恭王的馬車晃晃悠悠進了皇宮,趁著調班的空隙,他在頭戴鬥笠的人的帶領下走入地牢。
這一波換班的守衛對他們的到來熟視無睹,顯然是被收買了,兩個人一路通暢無阻,來到地牢底下。
越是往下走,一股惡臭和血腥味就撲麵而來,臭味像是肉塊腐爛混合著各種□□腐敗後的味道,酸腐嗆鼻,頭戴鬥笠的人完全不受影響,但恭王生來養尊處優,如何能適應得了這種氣味?

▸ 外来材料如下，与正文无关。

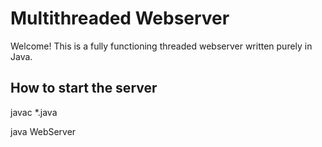 # Multithreaded Webserver
Welcome! This is a fully functioning threaded webserver written purely in Java.

## How to start the server
javac *.java

java WebServer
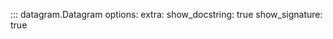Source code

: ::: datagram.Datagram
    options:
        extra:
            show_docstring: true
            show_signature: true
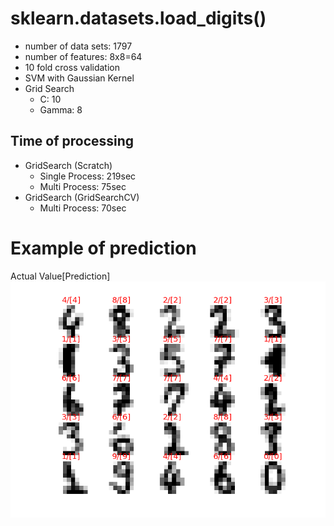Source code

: # sklearn.datasets.load_digits()
* number of data sets: 1797
* number of features: 8x8=64
* 10 fold cross validation
* SVM with Gaussian Kernel
* Grid Search
  * C: 10
  * Gamma: 8

## Time of processing
* GridSearch (Scratch)
  * Single Process: 219sec
  * Multi Process: 75sec
* GridSearch (GridSearchCV)
  * Multi Process: 70sec

# Example of prediction
Actual Value[Prediction]
![result](result.png)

他從懷裡掏了一方帕子捏在鼻尖,帕子上沾染了脂粉香,混合著這股氣味反而更加嗆人,恭王覺得自己的肺葉都要萎縮了,尤其是那股血腥味愈演愈烈,不斷挑動著他忐忑不安的神經。
好不容易才來到底部牢房,恭王一眼就看到地上凝固的血泊,還有那一堆血肉模糊的肉球,其實早先就做好準備,但看到如此慘不成人形的東西,他還是忍不住撐著牆乾嘔起來。
「恭王殿下,」秦良齊跪在地上,朝他行了個禮。